On a beautiful spring day last year I sat on the banks of a riverbed in my town.
The babbling brook was so soothing that eased my tired mind.
I sat in awe of the lush beauty hidden away in my community.
I faced west looking down into a canopy of trees bent gently over the riverbed. “I want people to see this beauty”, I thought. How do I communicate all of this with a small watercolor painting?
Many times I have been stumped by the scene in front of me.
Many times I have wished I could just start over in a different frame of mind.
The only real solution to this mentality of “Oh No!” is to prepare.
I have talked about Complete A Watercolor Composition Before You Paint It before. Yet, there is one step I often leave out of instruction…thumbnails.
Thumbnails are powerful and effective for solving the present issues even before you draw, yet most people will not understand this without some sort of background in drawing. Therefore, I take my students to the small composition drawing.
Thumbnails will not solve your detail problems, but they will safeguard you from losing sight of the overall composition while you are painting it.
Below you will see a couple of examples of thumbs for this painting and then you will see the painting.

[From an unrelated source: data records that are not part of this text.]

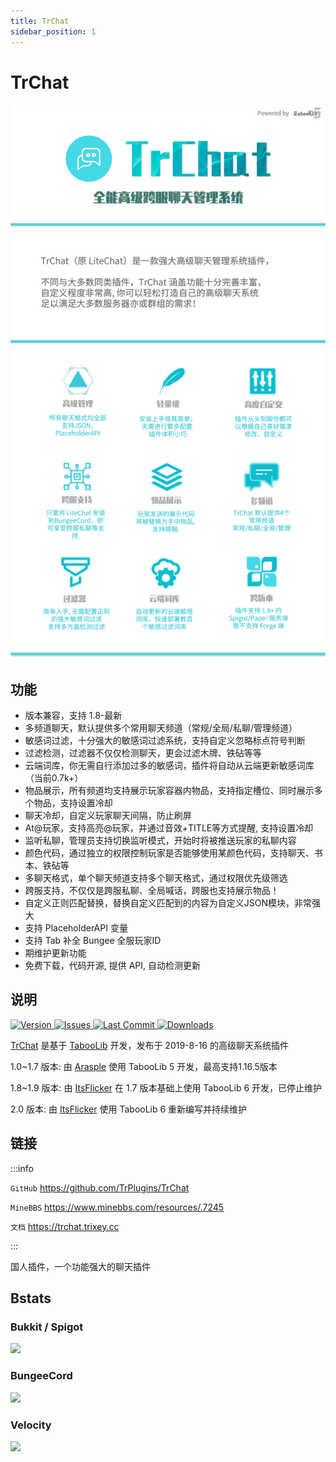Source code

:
 ```yaml
---
title: TrChat
sidebar_position: 1
---
```


# TrChat

![](./_images/TrChat/1.png)

## 功能

- 版本兼容，支持 1.8-最新
- 多频道聊天，默认提供多个常用聊天频道（常规/全局/私聊/管理频道）
- 敏感词过滤，十分强大的敏感词过滤系统，支持自定义忽略标点符号判断
- 过滤检测，过滤器不仅仅检测聊天，更会过滤木牌、铁砧等等
- 云端词库，你无需自行添加过多的敏感词，插件将自动从云端更新敏感词库（当前0.7k+）
- 物品展示，所有频道均支持展示玩家容器内物品，支持指定槽位、同时展示多个物品，支持设置冷却
- 聊天冷却，自定义玩家聊天间隔，防止刷屏
- At@玩家，支持高亮@玩家，并通过音效+TITLE等方式提醒, 支持设置冷却
- 监听私聊，管理员支持切换监听模式，开始时将被推送玩家的私聊内容
- 颜色代码，通过独立的权限控制玩家是否能够使用某颜色代码，支持聊天、书本、铁砧等
- 多聊天格式，单个聊天频道支持多个聊天格式，通过权限优先级筛选
- 跨服支持，不仅仅是跨服私聊、全局喊话，跨服也支持展示物品！
- 自定义正则匹配替换，替换自定义匹配到的内容为自定义JSON模块，非常强大
- 支持 PlaceholderAPI 变量
- 支持 Tab 补全 Bungee 全服玩家ID
- 期维护更新功能
- 免费下载，代码开源, 提供 API, 自动检测更新

## 说明

<a href="https://github.com/FlickerProjects/TrChat/releases">
  <img src="https://img.shields.io/github/v/release/TrPlugins/TrChat?logo=VirusTotal&style=for-the-badge" class="stylish-image" alt="Version" />
</a>
<a href="https://github.com/FlickerProjects/TrChat/issues">
  <img src="https://img.shields.io/github/issues/TrPlugins/TrChat?logo=StackOverflow&style=for-the-badge" class="stylish-image" alt="Issues" />
</a>
<a href="https://github.com/FlickerProjects/TrChat/commits/v2">
  <img src="https://img.shields.io/github/last-commit/TrPlugins/TrChat?logo=ApacheRocketMQ&style=for-the-badge&color=1e90ff" class="stylish-image" alt="Last Commit" />
</a>
<a href="https://github.com/NEZNAMY/TAB/blob/main/LICENSE">
  <img src="https://img.shields.io/github/downloads/TrPlugins/TrChat/total?style=for-the-badge&logo=docusign" class="stylish-image" alt="Downloads" />
</a>

[TrChat](https://github.com/TrPlugins/TrChat) 是基于 [TabooLib](https://github.com/TabooLib/taboolib) 开发，发布于 2019-8-16 的高级聊天系统插件

1.0~1.7 版本: 由 [Arasple](https://github.com/Arasple) 使用 TabooLib 5 开发，最高支持1.16.5版本

1.8~1.9 版本: 由 [ItsFlicker](https://github.com/ItsFlicker) 在 1.7 版本基础上使用 TabooLib 6 开发，已停止维护

2.0 版本: 由 [ItsFlicker](https://github.com/ItsFlicker) 使用 TabooLib 6 重新编写并持续维护

## 链接

:::info

`GitHub` https://github.com/TrPlugins/TrChat

`MineBBS` https://www.minebbs.com/resources/.7245

`文档` https://trchat.trixey.cc

:::

国人插件，一个功能强大的聊天插件

## Bstats

### Bukkit / Spigot

[![](https://bstats.org/signatures/bukkit/TrChat.svg)](https://bstats.org/plugin/bukkit/TrChat/5802)

### BungeeCord

[![](https://bstats.org/signatures/bungeecord/TrChat.svg)](https://bstats.org/plugin/bungeecord/TrChat/5803)

### Velocity

[![](https://bstats.org/signatures/velocity/TrChat.svg)](https://bstats.org/plugin/velocity/TrChat/12541)
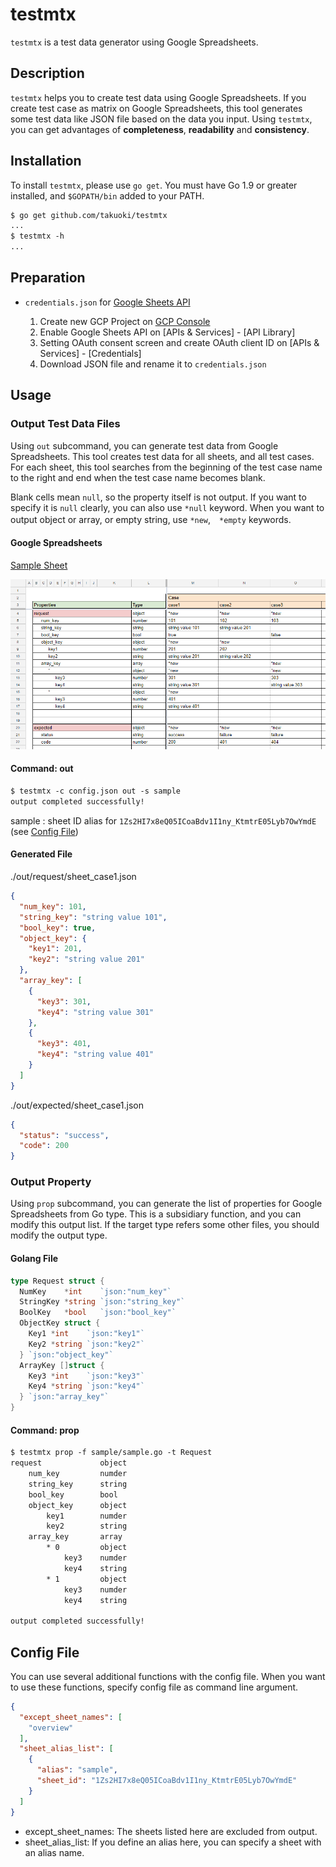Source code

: # testmtx

`testmtx` is a test data generator using Google Spreadsheets.

## Description

`testmtx` helps you to create test data using Google Spreadsheets.
If you create test case as matrix on Google Spreadsheets, this tool generates some test data like JSON file based on the data you input.
Using `testmtx`, you can get advantages of **completeness**, **readability** and **consistency**.

## Installation

To install `testmtx`, please use `go get`.
You must have Go 1.9 or greater installed, and `$GOPATH/bin` added to your PATH.

```txt
$ go get github.com/takuoki/testmtx
...
$ testmtx -h
...
```

## Preparation

* `credentials.json` for [Google Sheets API](https://developers.google.com/sheets/api/quickstart/go#step_1_turn_on_the)

  1. Create new GCP Project on [GCP Console](https://console.cloud.google.com)
  1. Enable Google Sheets API on [APIs & Services] - [API Library]
  1. Setting OAuth consent screen and create OAuth client ID on [APIs & Services] - [Credentials]
  1. Download JSON file and rename it to `credentials.json`

## Usage

### Output Test Data Files

Using `out` subcommand, you can generate test data from Google Spreadsheets.
This tool creates test data for all sheets, and all test cases.
For each sheet, this tool searches from the beginning of the test case name to the right and end when the test case name becomes blank.

Blank cells mean `null`, so the property itself is not output.
If you want to specify it is `null` clearly, you can also use `*null` keyword.
When you want to output object or array, or empty string, use `*new`,　`*empty` keywords.

#### Google Spreadsheets

[Sample Sheet](https://docs.google.com/spreadsheets/d/1Zs2HI7x8eQ05ICoaBdv1I1ny_KtmtrE05Lyb7OwYmdE)

![Sample Sheet](https://github.com/takuoki/testmtx/blob/image/image/sample_sheet.png)

#### Command: out

```txt
$ testmtx -c config.json out -s sample
output completed successfully!
```

sample : sheet ID alias for `1Zs2HI7x8eQ05ICoaBdv1I1ny_KtmtrE05Lyb7OwYmdE` (see [Config File](#config-file))

#### Generated File

./out/request/sheet_case1.json

```json
{
  "num_key": 101,
  "string_key": "string value 101",
  "bool_key": true,
  "object_key": {
    "key1": 201,
    "key2": "string value 201"
  },
  "array_key": [
    {
      "key3": 301,
      "key4": "string value 301"
    },
    {
      "key3": 401,
      "key4": "string value 401"
    }
  ]
}
```

./out/expected/sheet_case1.json

```json
{
  "status": "success",
  "code": 200
}
```

### Output Property

Using `prop` subcommand, you can generate the list of properties for Google Spreadsheets from Go type.
This is a subsidiary function, and you can modify this output list.
If the target type refers some other files, you should modify the output type.

#### Golang File

```go
type Request struct {
  NumKey    *int    `json:"num_key"`
  StringKey *string `json:"string_key"`
  BoolKey   *bool   `json:"bool_key"`
  ObjectKey struct {
    Key1 *int    `json:"key1"`
    Key2 *string `json:"key2"`
  } `json:"object_key"`
  ArrayKey []struct {
    Key3 *int    `json:"key3"`
    Key4 *string `json:"key4"`
  } `json:"array_key"`
}
```

#### Command: prop

```txt
$ testmtx prop -f sample/sample.go -t Request
request             object
    num_key         numder
    string_key      string
    bool_key        bool
    object_key      object
        key1        numder
        key2        string
    array_key       array
        * 0         object
            key3    numder
            key4    string
        * 1         object
            key3    numder
            key4    string

output completed successfully!
```

## Config File

You can use several additional functions with the config file.
When you want to use these functions, specify config file as command line argument.

```json
{
  "except_sheet_names": [
    "overview"
  ],
  "sheet_alias_list": [
    {
      "alias": "sample",
      "sheet_id": "1Zs2HI7x8eQ05ICoaBdv1I1ny_KtmtrE05Lyb7OwYmdE"
    }
  ]
}
```

* except_sheet_names: The sheets listed here are excluded from output.
* sheet_alias_list: If you define an alias here, you can specify a sheet with an alias name.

A thumbnail is a small sketch used to emphasize values and the primary visual focus of your piece. Most of the time they are not measured and are so small that only the artist can recognize the content. You will need to do these things to be effective while working with them:
- Impact is most important
- You can use dark values for emphasis
- Use abstract shapes
- Details must be minimal or nonexistent
- Keep your point of interest the focus
- Juxtapose each scene- It makes different emphasis each time
- Try an outline of shapes if the values aren’t working
- Create a lot of compositions quickly and solve problems quickly
If you are completely stumped in your painting process return to square one with this process. If you are not too far along they will generally solve your problem.